I had my obligatory Miles Davis experience, on the trumpeter's last tour before his death. Waiting with the other photographers backstage at Massey Hall to be ushered out to shoot our half song, I heard Richard Flohill, the promoter, warn us that we'd better put on our long lens. I knew what he meant, and as soon as we were in front of the stage Miles retreated to the back, to hide behind the guitarist with his trumpet or stab at a rack of keyboards to puzzling effect. Miles hated the media, and hated making our jobs easier.

Joey Baron, Bill Frisell Quartet, Toronto, 1988
Bobby Previte, NYC, 1990
Ronald Shannon Jackson, Toronto, 1989

Shooting live jazz was never easy - the light was invariably dim, vantage points hard to find, and audience members predictably hostile to a photographer blocking their view or competing with the music with their shutter. (After the Ulmer experiments, I never shot with a flash, knowing how most musicians hated having their concentration shattered with the bursts of light.)
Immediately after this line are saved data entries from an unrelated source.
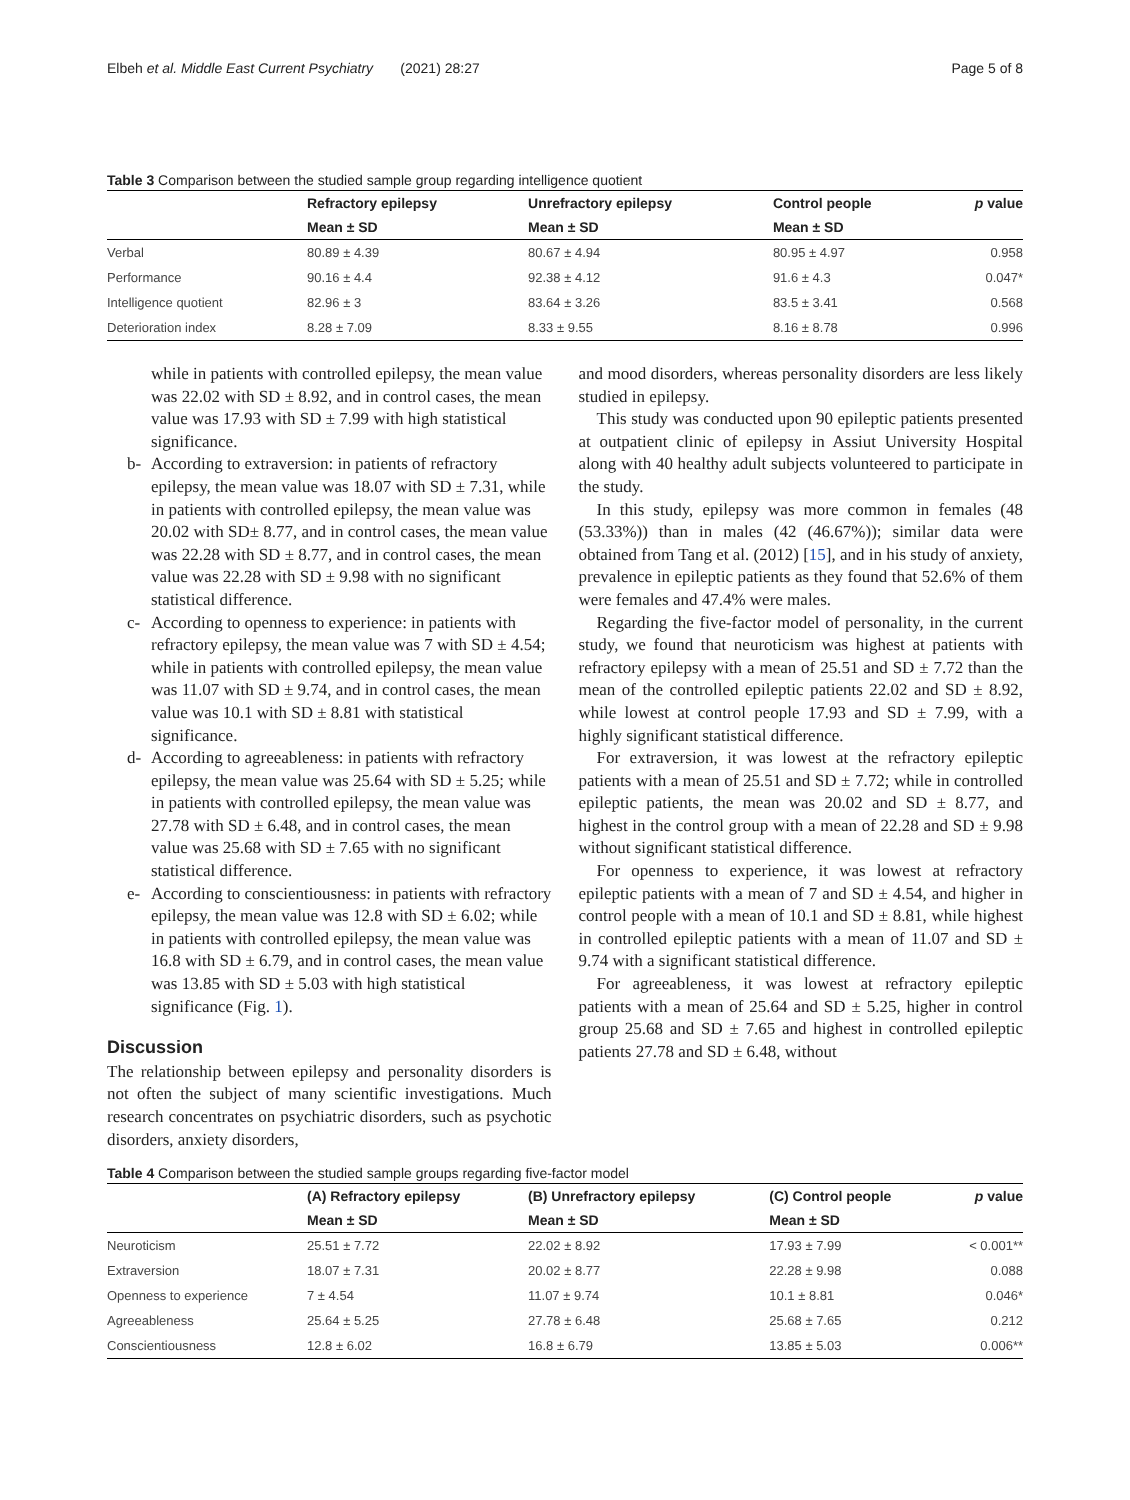Elbeh et al. Middle East Current Psychiatry (2021) 28:27 Page 5 of 8
Table 3 Comparison between the studied sample group regarding intelligence quotient
| | Refractory epilepsy | Unrefractory epilepsy | Control people | p value |
| --- | --- | --- | --- | --- |
| | Mean ± SD | Mean ± SD | Mean ± SD | |
| Verbal | 80.89 ± 4.39 | 80.67 ± 4.94 | 80.95 ± 4.97 | 0.958 |
| Performance | 90.16 ± 4.4 | 92.38 ± 4.12 | 91.6 ± 4.3 | 0.047* |
| Intelligence quotient | 82.96 ± 3 | 83.64 ± 3.26 | 83.5 ± 3.41 | 0.568 |
| Deterioration index | 8.28 ± 7.09 | 8.33 ± 9.55 | 8.16 ± 8.78 | 0.996 |
while in patients with controlled epilepsy, the mean value was 22.02 with SD ± 8.92, and in control cases, the mean value was 17.93 with SD ± 7.99 with high statistical significance.
b- According to extraversion: in patients of refractory epilepsy, the mean value was 18.07 with SD ± 7.31, while in patients with controlled epilepsy, the mean value was 20.02 with SD± 8.77, and in control cases, the mean value was 22.28 with SD ± 8.77, and in control cases, the mean value was 22.28 with SD ± 9.98 with no significant statistical difference.
c- According to openness to experience: in patients with refractory epilepsy, the mean value was 7 with SD ± 4.54; while in patients with controlled epilepsy, the mean value was 11.07 with SD ± 9.74, and in control cases, the mean value was 10.1 with SD ± 8.81 with statistical significance.
d- According to agreeableness: in patients with refractory epilepsy, the mean value was 25.64 with SD ± 5.25; while in patients with controlled epilepsy, the mean value was 27.78 with SD ± 6.48, and in control cases, the mean value was 25.68 with SD ± 7.65 with no significant statistical difference.
e- According to conscientiousness: in patients with refractory epilepsy, the mean value was 12.8 with SD ± 6.02; while in patients with controlled epilepsy, the mean value was 16.8 with SD ± 6.79, and in control cases, the mean value was 13.85 with SD ± 5.03 with high statistical significance (Fig. 1).
Discussion
The relationship between epilepsy and personality disorders is not often the subject of many scientific investigations. Much research concentrates on psychiatric disorders, such as psychotic disorders, anxiety disorders,
and mood disorders, whereas personality disorders are less likely studied in epilepsy.
This study was conducted upon 90 epileptic patients presented at outpatient clinic of epilepsy in Assiut University Hospital along with 40 healthy adult subjects volunteered to participate in the study.
In this study, epilepsy was more common in females (48 (53.33%)) than in males (42 (46.67%)); similar data were obtained from Tang et al. (2012) [15], and in his study of anxiety, prevalence in epileptic patients as they found that 52.6% of them were females and 47.4% were males.
Regarding the five-factor model of personality, in the current study, we found that neuroticism was highest at patients with refractory epilepsy with a mean of 25.51 and SD ± 7.72 than the mean of the controlled epileptic patients 22.02 and SD ± 8.92, while lowest at control people 17.93 and SD ± 7.99, with a highly significant statistical difference.
For extraversion, it was lowest at the refractory epileptic patients with a mean of 25.51 and SD ± 7.72; while in controlled epileptic patients, the mean was 20.02 and SD ± 8.77, and highest in the control group with a mean of 22.28 and SD ± 9.98 without significant statistical difference.
For openness to experience, it was lowest at refractory epileptic patients with a mean of 7 and SD ± 4.54, and higher in control people with a mean of 10.1 and SD ± 8.81, while highest in controlled epileptic patients with a mean of 11.07 and SD ± 9.74 with a significant statistical difference.
For agreeableness, it was lowest at refractory epileptic patients with a mean of 25.64 and SD ± 5.25, higher in control group 25.68 and SD ± 7.65 and highest in controlled epileptic patients 27.78 and SD ± 6.48, without
Table 4 Comparison between the studied sample groups regarding five-factor model
| | (A) Refractory epilepsy | (B) Unrefractory epilepsy | (C) Control people | p value |
| --- | --- | --- | --- | --- |
| | Mean ± SD | Mean ± SD | Mean ± SD | |
| Neuroticism | 25.51 ± 7.72 | 22.02 ± 8.92 | 17.93 ± 7.99 | < 0.001** |
| Extraversion | 18.07 ± 7.31 | 20.02 ± 8.77 | 22.28 ± 9.98 | 0.088 |
| Openness to experience | 7 ± 4.54 | 11.07 ± 9.74 | 10.1 ± 8.81 | 0.046* |
| Agreeableness | 25.64 ± 5.25 | 27.78 ± 6.48 | 25.68 ± 7.65 | 0.212 |
| Conscientiousness | 12.8 ± 6.02 | 16.8 ± 6.79 | 13.85 ± 5.03 | 0.006** |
The biggest challenge of all was shooting a drummer - they were at the back of the stage, often in the poorest light, and moving constantly. With Claude Ranger, I worked around this by bringing my own lights and shooting him at a soundcheck. The rest of the time I had to work at the edge of acceptable film speeds and my own competence as a printer to get decent shots of drummers. Some of these shots have only become worth seeing today, with three decades of experience and the wizardry of Photoshop.

Sun Ra Arkestra, Toronto, 1987
Craig Harris, Toronto, 1989
Randy Weston, Toronto, 1989
David Murray, Toronto, 1988

I was on the steep side of a learning curve when I took these photos, both as a photographer and a jazz fan, and every new show was a challenge for my ears and my eyes. I like to think that some of that excitement and energy comes through in these photos, most shot thirty years ago or more, at the last moment when jazz had a place somewhere adjacent to the mainstream of the culture, where it could riff on what was happening there and have its running commentary heard.

Several of these photos ended up on the wall of a gallery - my first group show, organized by the late Paul Hoeffler for the 1988 jazz festival. It was an encouraging moment, and might have had something to do with my decision to pursue photography as a career. I gradually stopped shooting jazz shows, however, preferring to try and get portraits of musicians and not hunching around on the floor annoying other patrons instead of enjoying the show.

It was a long time ago, or at least it seems so today. Looking back, I caught many of these people either during their last stretch of robust personal and artistic health, or not long before they were gone. A deep breath, and here we go...

Cecil Taylor died in Brooklyn on April 5, 2018. Charlie Haden died in Los Angeles on July 11, 2014. Jimmy Smith died in Scottsdale, AZ on February 8, 2005. Horace Parlan died in Korsør, Denmark on February 23, 2017. Ronald Shannon Jackson died in Ft. Worth, TX on October 19, 2013. Miles Davis died in Santa Monica, CA on September 28, 1991. Sun Ra (aka Herman Blount) died in Birmingham, AL on May 30, 1993.